- REQUIRED ACTION: Collect all lines containing the word "property" from the data.

[[ INPUT RECORDS, beginning ]]

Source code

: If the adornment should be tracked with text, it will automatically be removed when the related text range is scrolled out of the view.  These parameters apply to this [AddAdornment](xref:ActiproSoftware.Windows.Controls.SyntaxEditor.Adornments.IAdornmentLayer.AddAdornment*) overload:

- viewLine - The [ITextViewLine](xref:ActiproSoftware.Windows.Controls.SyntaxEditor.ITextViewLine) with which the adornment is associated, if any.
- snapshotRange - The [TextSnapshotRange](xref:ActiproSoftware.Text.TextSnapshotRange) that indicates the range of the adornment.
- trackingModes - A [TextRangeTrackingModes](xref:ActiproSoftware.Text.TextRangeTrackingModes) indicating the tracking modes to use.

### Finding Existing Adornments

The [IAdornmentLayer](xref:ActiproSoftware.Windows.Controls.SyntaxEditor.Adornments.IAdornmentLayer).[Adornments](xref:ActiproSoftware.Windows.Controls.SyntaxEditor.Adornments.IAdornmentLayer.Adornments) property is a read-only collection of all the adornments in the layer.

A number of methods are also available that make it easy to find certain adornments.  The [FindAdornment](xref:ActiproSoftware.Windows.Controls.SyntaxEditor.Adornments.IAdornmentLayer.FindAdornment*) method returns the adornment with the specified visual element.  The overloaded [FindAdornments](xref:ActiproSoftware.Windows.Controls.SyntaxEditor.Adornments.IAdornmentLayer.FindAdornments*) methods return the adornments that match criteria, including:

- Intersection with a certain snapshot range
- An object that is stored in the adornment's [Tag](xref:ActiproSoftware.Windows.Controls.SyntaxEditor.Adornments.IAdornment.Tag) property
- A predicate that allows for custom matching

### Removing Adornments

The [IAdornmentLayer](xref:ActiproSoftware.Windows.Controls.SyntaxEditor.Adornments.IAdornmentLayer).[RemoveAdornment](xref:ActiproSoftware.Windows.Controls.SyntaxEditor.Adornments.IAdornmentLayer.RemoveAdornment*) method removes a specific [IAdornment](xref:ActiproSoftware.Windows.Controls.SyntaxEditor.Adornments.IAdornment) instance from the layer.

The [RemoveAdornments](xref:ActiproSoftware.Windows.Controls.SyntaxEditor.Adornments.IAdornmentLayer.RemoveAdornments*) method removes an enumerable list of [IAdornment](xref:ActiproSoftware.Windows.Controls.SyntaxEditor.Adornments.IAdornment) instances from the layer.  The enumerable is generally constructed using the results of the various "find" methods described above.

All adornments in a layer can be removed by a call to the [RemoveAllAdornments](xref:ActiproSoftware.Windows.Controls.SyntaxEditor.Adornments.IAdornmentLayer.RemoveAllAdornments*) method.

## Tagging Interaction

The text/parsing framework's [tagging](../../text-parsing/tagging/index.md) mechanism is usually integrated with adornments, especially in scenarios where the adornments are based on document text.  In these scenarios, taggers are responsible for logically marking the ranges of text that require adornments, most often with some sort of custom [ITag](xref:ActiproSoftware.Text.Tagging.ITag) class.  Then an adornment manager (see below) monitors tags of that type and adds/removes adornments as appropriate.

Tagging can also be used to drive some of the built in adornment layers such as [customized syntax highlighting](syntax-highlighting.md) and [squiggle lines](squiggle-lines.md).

[[ INPUT RECORDS, end ]]

- EXERCISE OUTPUT:
The [IAdornmentLayer](xref:ActiproSoftware.Windows.Controls.SyntaxEditor.Adornments.IAdornmentLayer).[Adornments](xref:ActiproSoftware.Windows.Controls.SyntaxEditor.Adornments.IAdornmentLayer.Adornments) property is a read-only collection of all the adornments in the layer.
- An object that is stored in the adornment's [Tag](xref:ActiproSoftware.Windows.Controls.SyntaxEditor.Adornments.IAdornment.Tag) property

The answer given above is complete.